La dimisión de Cristina Cifuentes nos sirve de muestra de que, por muy razonable que sea lo anterior, no siempre se actúa conforme a este sencillo pensamiento. Así hemos visto que hay dos formas de dimitir: la de Artur Mas, dignísima, porque, total, solo llevó al paroxismo institucional a toda una comunidad y a ratos a un país entero, y en el fondo, lo hizo por no lograr un objetivo prometido, asumiendo un espíritu mosaico, pero antes de llevar al pueblo a un paseo de cuarenta años por el más árido desierto; y la de la ex Presidenta, que se ha hecho “tarde y mal”, titular literal del periódico más leído, porque si no se hace en tiempo y forma se ve que no cuenta, como ganar la Copa de Europa, que no se trata solo de llevarse la copa, sino que además hay que… No sé sabe muy bien que más hay que hacer. Así, o dimites en el momento, o ya te quedas en el puesto hasta el ocaso, condenado a seguir tocando como la orquesta del Titanic.

 

También descubrimos que hay dos tipos de filtraciones: las del periodismo a pesar de todo, que sale a la luz por el trabajo y el esfuerzo realizado desde un despacho, que es el mismo donde se realizan las otras filtraciones, las de los ventiladores, las cloacas, el fango y, ya puestos, las de la propia mafia. Pero esto tampoco es nuevo. Siempre ha habido dos líneas editoriales: la del periodismo objetivo y la del periodismo de derechas. Claro que el famoso Garganta Profunda, W. M. Felt, que sin su ayuda a Woodward y Bernstein no tendríamos caso Watergate, actúo por sus férreas convicciones democráticas, nada tuvo que ver el no ser nombrado director del FBI.

 

Sorprendentemente, también descubrimos dos tipos de atentados contra la propiedad ajena –nunca tantos debimos tanto a tan solo una dimisión-. Uno puede robar de manera institucional, estructural, sistemática y en el fondo, contra todos; o puede simplemente hurtar, sustraer, casi simplemente distraer, que quién no ha sido débil alguna vez –yo no, señora-, que son faltitas de pobres, de lucha de clases.
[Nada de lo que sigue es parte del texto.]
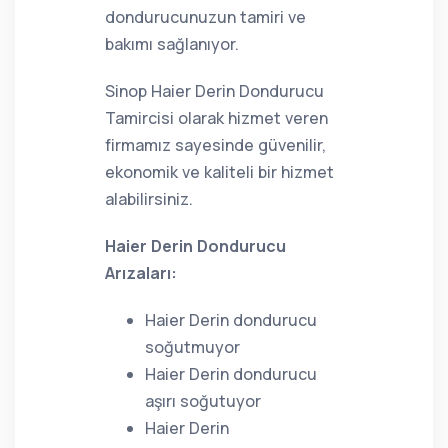
dondurucunuzun tamiri ve
bakımı sağlanıyor.
Sinop Haier Derin Dondurucu
Tamircisi olarak hizmet veren
firmamız sayesinde güvenilir,
ekonomik ve kaliteli bir hizmet
alabilirsiniz.
Haier Derin Dondurucu
Arızaları:
Haier Derin dondurucu
soğutmuyor
Haier Derin dondurucu
aşırı soğutuyor
Haier Derin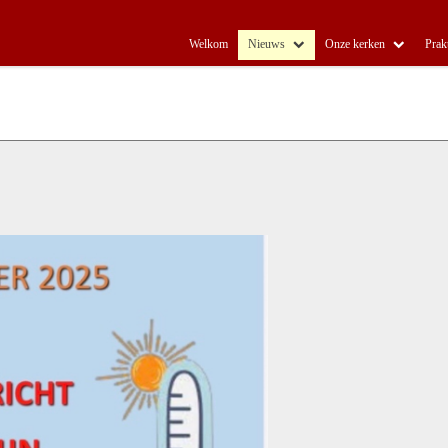
Welkom
Nieuws
Onze kerken
Prak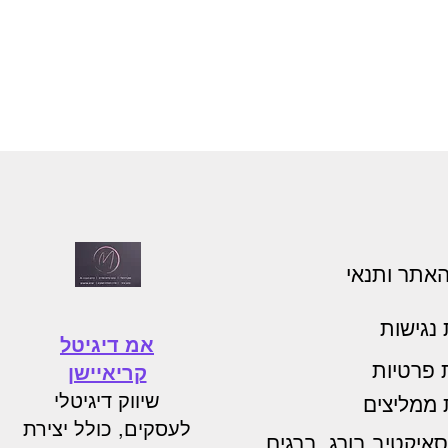
האתר ותנאי
נגישות
אמ דיגיטל
ת פרטיות
קריאיישן
שיווק דיגיטלי
 ממליצים
לעסקים, כולל יצירת
איקטיב בורג, ברגים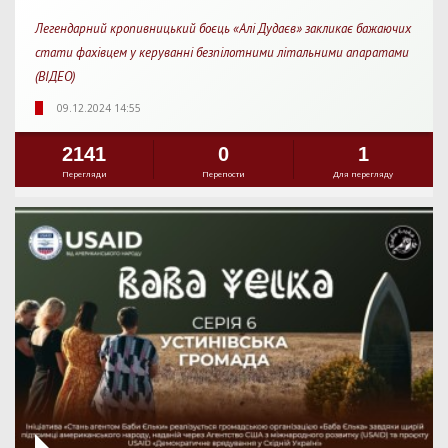
Легендарний кропивницький боєць «Алі Дудаєв» закликає бажаючих
стати фахівцем у керуванні безпілотними літальними апаратами
(ВІДЕО)
09.12.2024 14:55
2141
0
1
Перегляди
Перепости
Для перегляду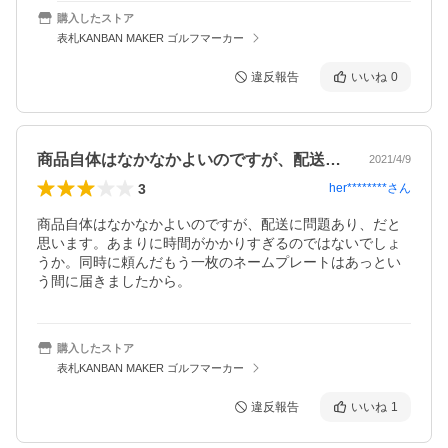
購入したストア
表札KANBAN MAKER ゴルフマーカー
違反報告
いいね
0
商品自体はなかなかよいのですが、配送に…
2021/4/9
3
her********
さん
商品自体はなかなかよいのですが、配送に問題あり、だと
思います。あまりに時間がかかりすぎるのではないでしょ
うか。同時に頼んだもう一枚のネームプレートはあっとい
う間に届きましたから。
購入したストア
表札KANBAN MAKER ゴルフマーカー
違反報告
いいね
1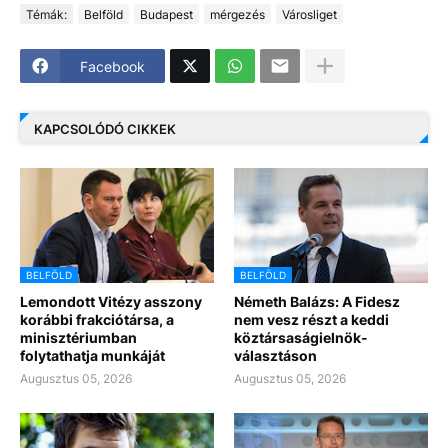
Témák:
Belföld
Budapest
mérgezés
Városliget
Facebook
KAPCSOLÓDÓ CIKKEK
BELFÖLD
BELFÖLD
Lemondott Vitézy asszony
Németh Balázs: A Fidesz
korábbi frakciótársa, a
nem vesz részt a keddi
minisztériumban
köztársaságielnök-
folytathatja munkáját
választáson
Augusztus 05, 2026
Augusztus 05, 2026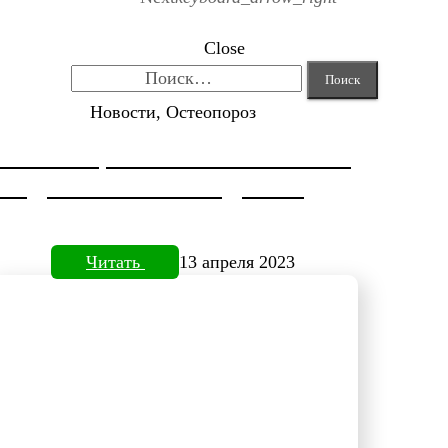
Close
Найти:
Новости, Остеопороз
КОРРЕКЦИЯ HALLUX VALGUS
ОТ ДОКТОРА НЕФЕДЬЕВА
Читать
13 апреля 2023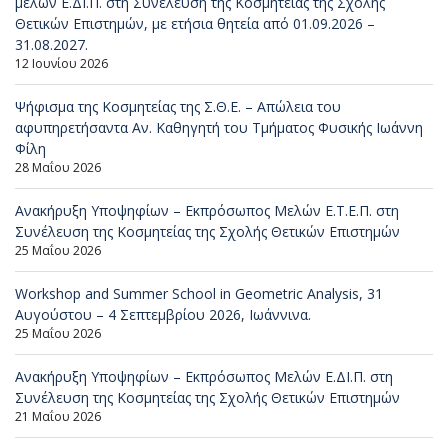
μελών Ε.ΔΙ.Π. στη Συνέλευση της Κοσμητείας της Σχολής
Θετικών Επιστημών, με ετήσια θητεία από 01.09.2026 –
31.08.2027.
12 Ιουνίου 2026
Ψήφισμα της Κοσμητείας της Σ.Θ.Ε. – Απώλεια του
αφυπηρετήσαντα Αν. Καθηγητή του Τμήματος Φυσικής Ιωάννη
Φίλη
28 Μαΐου 2026
Ανακήρυξη Υποψηφίων – Εκπρόσωπος Μελών Ε.Τ.Ε.Π. στη
Συνέλευση της Κοσμητείας της Σχολής Θετικών Επιστημών
25 Μαΐου 2026
Workshop and Summer School in Geometric Analysis, 31
Αυγούστου – 4 Σεπτεμβρίου 2026, Ιωάννινα.
25 Μαΐου 2026
Ανακήρυξη Υποψηφίων – Εκπρόσωπος Μελών Ε.ΔΙ.Π. στη
Συνέλευση της Κοσμητείας της Σχολής Θετικών Επιστημών
21 Μαΐου 2026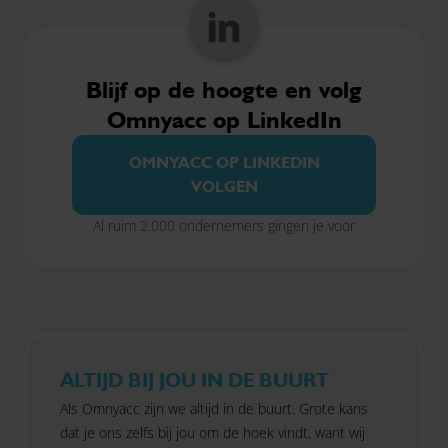
Blijf op de hoogte en volg
Omnyacc op LinkedIn
OMNYACC OP LINKEDIN
VOLGEN
Al ruim 2.000 ondernemers gingen je voor
ALTIJD BIJ JOU IN DE BUURT
Als Omnyacc zijn we altijd in de buurt. Grote kans
dat je ons zelfs bij jou om de hoek vindt, want wij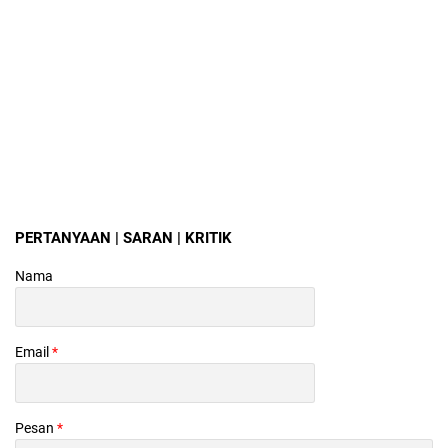
PERTANYAAN | SARAN | KRITIK
Nama
Email
*
Pesan
*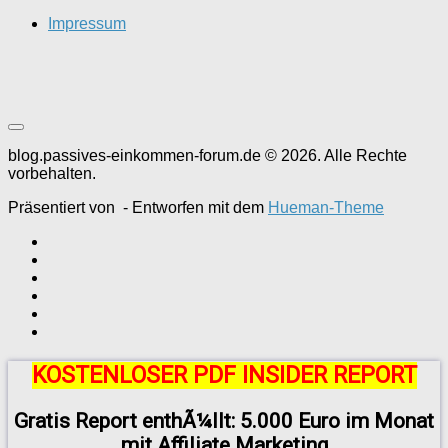
Impressum
blog.passives-einkommen-forum.de © 2026. Alle Rechte
vorbehalten.
Präsentiert von
- Entworfen mit dem
Hueman-Theme
KOSTENLOSER PDF INSIDER REPORT
Gratis Report enthÃ¼llt: 5.000 Euro im Monat
mit Affiliate Marketing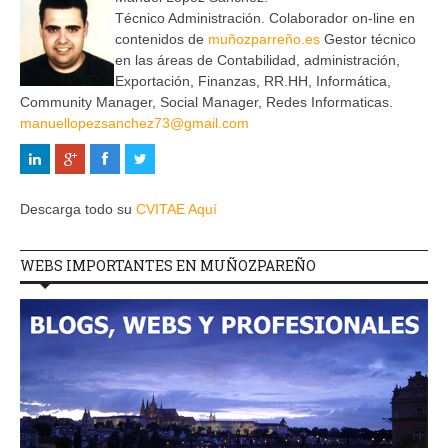
Técnico Administración. Colaborador on-line en
contenidos de
muñozparreño.es
Gestor técnico
en las áreas de Contabilidad, administración,
Exportación, Finanzas, RR.HH, Informática,
Community Manager, Social Manager, Redes Informaticas.
manuellopezsanchez73@gmail.com
Descarga todo su
CVITAE Aquí
WEBS IMPORTANTES EN MUÑOZPAREÑO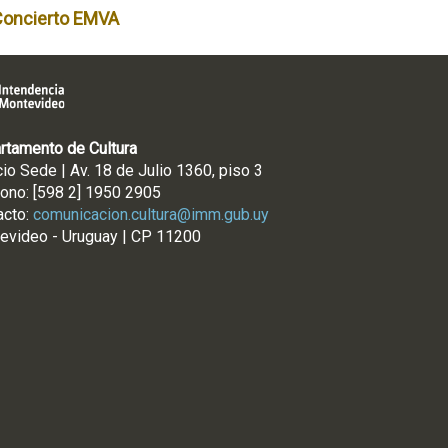
Concierto EMVA
rtamento de Cultura
cio Sede | Av. 18 de Julio 1360, piso 3
fono: [598 2] 1950 2905
acto:
comunicacion.cultura@imm.gub.uy
evideo - Uruguay | CP 11200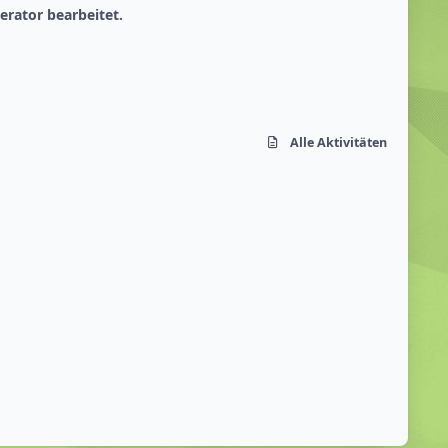
rator bearbeitet.
Alle Aktivitäten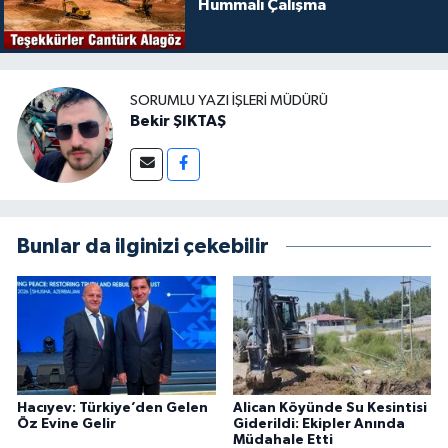
Hummalı Çalışma
SORUMLU YAZI İŞLERI MÜDÜRÜ
Bekir ŞIKTAŞ
Bunlar da ilginizi çekebilir
Hacıyev: Türkiye’den Gelen
Alican Köyünde Su Kesintisi
Öz Evine Gelir
Giderildi: Ekipler Anında
Müdahale Etti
Se conoce que ahora Cáritas recoge rímel y cremas de setenta unidades monetarias, porque quizá no tengamos techo, pero nunca jamás volveremos a aparentar nuestra propia edad.

 

Porque esto es lo que pasa, que siempre ha habido dos corrientes ideológicas: o piensas como yo, o lo haces mal porque eres un intolerante.